On 5/3/06, Marcus Meissner marcus@jet.franken.de wrote:
Number of konqueror affecting security problems in the last 2 years (by CVE entry): ca 10. Number of firefox security problems in the last 2 years (by CVE entry): ca 100.
(Just go to http://cve.mitre.org/cve/ and look for yourself.)
I wonder how much of that is due to the differences in popularity vs the differences in engineering? (a disturbing number of Firefox exploits are based on its platform features like XUL/XBL). Konq just isn't as interesting a target for security "researchers".
Safari has quite a lot of exploits available for it too and it's based on KHTML ....
One reason I hate Firefox.
I've just come to accept that web browsers are exploit-zones all round - their entire purpose in life is to download and manipulate extremely complex data structures and code from the net at high speeds.
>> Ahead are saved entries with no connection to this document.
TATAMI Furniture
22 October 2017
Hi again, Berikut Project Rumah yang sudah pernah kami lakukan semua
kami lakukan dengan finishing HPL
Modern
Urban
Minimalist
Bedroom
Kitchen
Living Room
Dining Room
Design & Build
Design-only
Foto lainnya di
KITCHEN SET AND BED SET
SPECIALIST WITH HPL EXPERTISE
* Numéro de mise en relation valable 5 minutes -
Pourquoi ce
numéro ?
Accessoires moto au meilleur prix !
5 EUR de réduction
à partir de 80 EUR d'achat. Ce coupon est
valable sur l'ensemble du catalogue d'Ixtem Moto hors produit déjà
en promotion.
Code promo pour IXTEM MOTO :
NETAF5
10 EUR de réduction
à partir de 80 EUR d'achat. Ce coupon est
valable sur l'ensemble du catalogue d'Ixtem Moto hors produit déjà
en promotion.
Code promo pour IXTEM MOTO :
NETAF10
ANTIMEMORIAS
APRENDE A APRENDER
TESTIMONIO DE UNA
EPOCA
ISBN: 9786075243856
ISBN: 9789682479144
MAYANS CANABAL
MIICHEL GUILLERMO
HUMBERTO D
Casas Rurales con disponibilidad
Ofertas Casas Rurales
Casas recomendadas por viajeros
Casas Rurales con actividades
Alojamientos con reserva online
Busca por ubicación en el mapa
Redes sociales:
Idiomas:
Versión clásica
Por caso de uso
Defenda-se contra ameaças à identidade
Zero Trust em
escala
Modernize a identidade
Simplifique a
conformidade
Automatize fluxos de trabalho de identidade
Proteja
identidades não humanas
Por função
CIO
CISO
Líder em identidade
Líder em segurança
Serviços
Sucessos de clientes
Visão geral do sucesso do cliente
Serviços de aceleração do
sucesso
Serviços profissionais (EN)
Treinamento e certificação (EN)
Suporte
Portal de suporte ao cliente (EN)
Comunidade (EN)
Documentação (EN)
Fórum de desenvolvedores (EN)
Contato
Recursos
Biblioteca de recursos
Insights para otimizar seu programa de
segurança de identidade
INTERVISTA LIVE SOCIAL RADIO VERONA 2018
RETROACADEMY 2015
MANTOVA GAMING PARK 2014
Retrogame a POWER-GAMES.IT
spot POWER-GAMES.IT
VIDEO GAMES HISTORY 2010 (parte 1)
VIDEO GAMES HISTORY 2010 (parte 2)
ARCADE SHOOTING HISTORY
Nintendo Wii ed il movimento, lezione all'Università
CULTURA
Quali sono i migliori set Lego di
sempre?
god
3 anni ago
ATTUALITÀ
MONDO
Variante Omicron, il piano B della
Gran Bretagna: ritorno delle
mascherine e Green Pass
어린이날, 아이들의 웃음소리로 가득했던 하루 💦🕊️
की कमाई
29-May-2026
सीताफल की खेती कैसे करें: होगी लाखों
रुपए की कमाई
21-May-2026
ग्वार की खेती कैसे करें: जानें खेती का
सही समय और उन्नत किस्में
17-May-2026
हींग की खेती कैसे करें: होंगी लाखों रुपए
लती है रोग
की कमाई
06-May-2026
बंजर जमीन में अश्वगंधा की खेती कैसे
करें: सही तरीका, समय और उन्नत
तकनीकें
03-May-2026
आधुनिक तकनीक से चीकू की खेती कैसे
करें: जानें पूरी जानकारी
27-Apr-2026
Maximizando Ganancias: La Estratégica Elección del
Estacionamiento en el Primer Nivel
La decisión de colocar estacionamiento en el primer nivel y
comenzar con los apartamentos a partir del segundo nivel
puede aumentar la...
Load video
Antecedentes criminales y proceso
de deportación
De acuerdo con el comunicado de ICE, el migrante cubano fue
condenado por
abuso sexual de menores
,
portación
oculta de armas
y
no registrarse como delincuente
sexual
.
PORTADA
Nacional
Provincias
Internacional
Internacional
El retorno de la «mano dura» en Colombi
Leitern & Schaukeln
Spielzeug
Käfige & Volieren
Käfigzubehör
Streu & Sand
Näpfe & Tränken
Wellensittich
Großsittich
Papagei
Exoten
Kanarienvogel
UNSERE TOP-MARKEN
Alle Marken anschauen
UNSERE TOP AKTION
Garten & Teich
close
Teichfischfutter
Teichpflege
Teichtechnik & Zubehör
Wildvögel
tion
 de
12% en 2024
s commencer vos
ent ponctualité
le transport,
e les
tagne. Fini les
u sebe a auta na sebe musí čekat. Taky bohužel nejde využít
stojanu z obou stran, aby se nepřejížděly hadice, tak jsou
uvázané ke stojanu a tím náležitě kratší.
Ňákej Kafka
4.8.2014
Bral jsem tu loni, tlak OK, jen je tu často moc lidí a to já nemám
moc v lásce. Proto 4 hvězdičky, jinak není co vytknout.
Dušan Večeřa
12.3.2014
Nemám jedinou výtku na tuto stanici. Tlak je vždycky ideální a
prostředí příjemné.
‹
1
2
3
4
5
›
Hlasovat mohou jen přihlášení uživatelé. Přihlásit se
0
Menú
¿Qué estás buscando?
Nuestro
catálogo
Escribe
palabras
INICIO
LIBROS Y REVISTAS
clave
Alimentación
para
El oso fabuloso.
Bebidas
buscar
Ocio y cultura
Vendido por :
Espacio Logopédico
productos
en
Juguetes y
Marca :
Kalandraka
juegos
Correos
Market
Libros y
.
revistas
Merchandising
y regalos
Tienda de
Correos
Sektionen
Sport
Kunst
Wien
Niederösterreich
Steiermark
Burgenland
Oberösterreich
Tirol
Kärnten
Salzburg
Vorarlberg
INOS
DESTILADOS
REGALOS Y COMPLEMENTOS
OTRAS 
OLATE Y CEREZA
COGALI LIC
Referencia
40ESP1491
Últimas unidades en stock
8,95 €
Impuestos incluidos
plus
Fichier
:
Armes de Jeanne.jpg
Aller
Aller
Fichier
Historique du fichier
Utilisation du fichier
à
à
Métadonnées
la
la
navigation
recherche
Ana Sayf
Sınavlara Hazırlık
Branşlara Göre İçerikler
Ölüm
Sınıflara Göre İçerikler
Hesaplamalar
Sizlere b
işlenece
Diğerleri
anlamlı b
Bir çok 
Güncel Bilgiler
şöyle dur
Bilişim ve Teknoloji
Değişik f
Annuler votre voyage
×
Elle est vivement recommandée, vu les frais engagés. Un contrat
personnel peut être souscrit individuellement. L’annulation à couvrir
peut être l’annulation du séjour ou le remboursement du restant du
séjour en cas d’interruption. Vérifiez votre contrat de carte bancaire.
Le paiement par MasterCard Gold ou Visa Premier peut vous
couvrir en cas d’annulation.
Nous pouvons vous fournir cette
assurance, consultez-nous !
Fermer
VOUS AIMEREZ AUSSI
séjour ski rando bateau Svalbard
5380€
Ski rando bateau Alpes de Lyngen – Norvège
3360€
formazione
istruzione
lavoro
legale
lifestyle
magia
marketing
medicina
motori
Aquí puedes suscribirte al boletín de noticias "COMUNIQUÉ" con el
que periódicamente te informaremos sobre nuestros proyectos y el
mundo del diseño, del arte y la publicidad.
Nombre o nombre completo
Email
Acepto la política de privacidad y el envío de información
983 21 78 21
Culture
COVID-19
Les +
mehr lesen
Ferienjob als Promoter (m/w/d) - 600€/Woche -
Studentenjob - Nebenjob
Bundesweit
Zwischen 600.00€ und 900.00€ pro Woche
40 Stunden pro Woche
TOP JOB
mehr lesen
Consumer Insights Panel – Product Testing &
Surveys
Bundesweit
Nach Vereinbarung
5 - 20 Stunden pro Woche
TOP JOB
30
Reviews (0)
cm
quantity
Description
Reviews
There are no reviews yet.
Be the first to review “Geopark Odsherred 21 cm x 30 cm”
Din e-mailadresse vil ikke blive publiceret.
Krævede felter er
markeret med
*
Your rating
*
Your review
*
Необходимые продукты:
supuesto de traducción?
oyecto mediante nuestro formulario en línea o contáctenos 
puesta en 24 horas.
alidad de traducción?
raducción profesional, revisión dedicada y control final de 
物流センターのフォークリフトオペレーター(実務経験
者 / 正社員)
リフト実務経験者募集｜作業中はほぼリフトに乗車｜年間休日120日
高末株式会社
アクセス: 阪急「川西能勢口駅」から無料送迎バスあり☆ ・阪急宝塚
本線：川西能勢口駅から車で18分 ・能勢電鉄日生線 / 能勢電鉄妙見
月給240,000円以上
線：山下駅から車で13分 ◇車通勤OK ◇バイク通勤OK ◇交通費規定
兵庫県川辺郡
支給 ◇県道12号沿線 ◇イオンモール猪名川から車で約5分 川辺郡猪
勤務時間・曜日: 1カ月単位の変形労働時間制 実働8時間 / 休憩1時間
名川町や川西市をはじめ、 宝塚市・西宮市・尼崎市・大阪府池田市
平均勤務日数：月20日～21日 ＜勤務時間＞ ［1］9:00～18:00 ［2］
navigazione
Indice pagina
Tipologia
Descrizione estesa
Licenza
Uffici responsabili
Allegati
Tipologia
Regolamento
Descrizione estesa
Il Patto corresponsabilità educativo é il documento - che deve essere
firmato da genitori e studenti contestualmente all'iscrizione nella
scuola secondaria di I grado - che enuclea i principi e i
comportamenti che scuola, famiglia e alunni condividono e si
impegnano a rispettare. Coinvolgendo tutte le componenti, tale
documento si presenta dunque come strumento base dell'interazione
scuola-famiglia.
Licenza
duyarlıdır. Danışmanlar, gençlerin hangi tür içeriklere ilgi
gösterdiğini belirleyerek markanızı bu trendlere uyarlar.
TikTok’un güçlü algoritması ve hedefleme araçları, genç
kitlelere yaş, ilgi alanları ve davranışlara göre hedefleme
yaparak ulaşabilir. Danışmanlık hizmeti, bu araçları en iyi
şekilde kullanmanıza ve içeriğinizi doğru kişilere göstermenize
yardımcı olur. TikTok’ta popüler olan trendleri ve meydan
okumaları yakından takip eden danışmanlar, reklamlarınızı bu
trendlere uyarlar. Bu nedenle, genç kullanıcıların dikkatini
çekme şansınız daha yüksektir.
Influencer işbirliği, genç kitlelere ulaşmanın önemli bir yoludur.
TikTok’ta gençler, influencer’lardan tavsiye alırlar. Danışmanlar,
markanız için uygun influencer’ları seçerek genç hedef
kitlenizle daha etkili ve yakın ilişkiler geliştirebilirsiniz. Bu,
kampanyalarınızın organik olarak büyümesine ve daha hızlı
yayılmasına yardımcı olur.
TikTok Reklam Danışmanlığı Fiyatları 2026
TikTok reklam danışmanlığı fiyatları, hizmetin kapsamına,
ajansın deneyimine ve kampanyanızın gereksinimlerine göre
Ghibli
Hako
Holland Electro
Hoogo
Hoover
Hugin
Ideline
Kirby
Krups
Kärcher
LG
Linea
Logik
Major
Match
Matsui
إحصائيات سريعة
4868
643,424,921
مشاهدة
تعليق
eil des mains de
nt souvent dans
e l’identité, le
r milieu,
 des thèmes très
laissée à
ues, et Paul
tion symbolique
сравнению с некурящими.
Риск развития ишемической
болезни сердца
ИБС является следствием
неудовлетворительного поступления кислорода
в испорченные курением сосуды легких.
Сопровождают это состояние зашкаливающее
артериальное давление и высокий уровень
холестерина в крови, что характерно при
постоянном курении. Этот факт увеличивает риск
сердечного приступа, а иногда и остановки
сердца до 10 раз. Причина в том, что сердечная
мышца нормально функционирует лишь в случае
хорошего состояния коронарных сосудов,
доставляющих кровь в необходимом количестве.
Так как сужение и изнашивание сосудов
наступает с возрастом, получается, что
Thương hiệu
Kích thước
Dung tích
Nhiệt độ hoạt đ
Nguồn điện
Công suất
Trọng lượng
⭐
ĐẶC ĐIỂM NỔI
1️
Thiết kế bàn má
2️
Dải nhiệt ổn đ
Pretty much a textbook case of where you'd expect to find security problems.
My dissertation is on splitting software into modules using a fast form of local RPC so they can be confined using AppArmor/SELinux .. the idea is you could try and split things like the renderer out of a web browser so it runs with no privileges (except perhaps minimal X server access). The architecture of Firefox, where the entire program basically runs inside the rendering engine, makes that rather tricky, but the same principles apply to things like image decoders.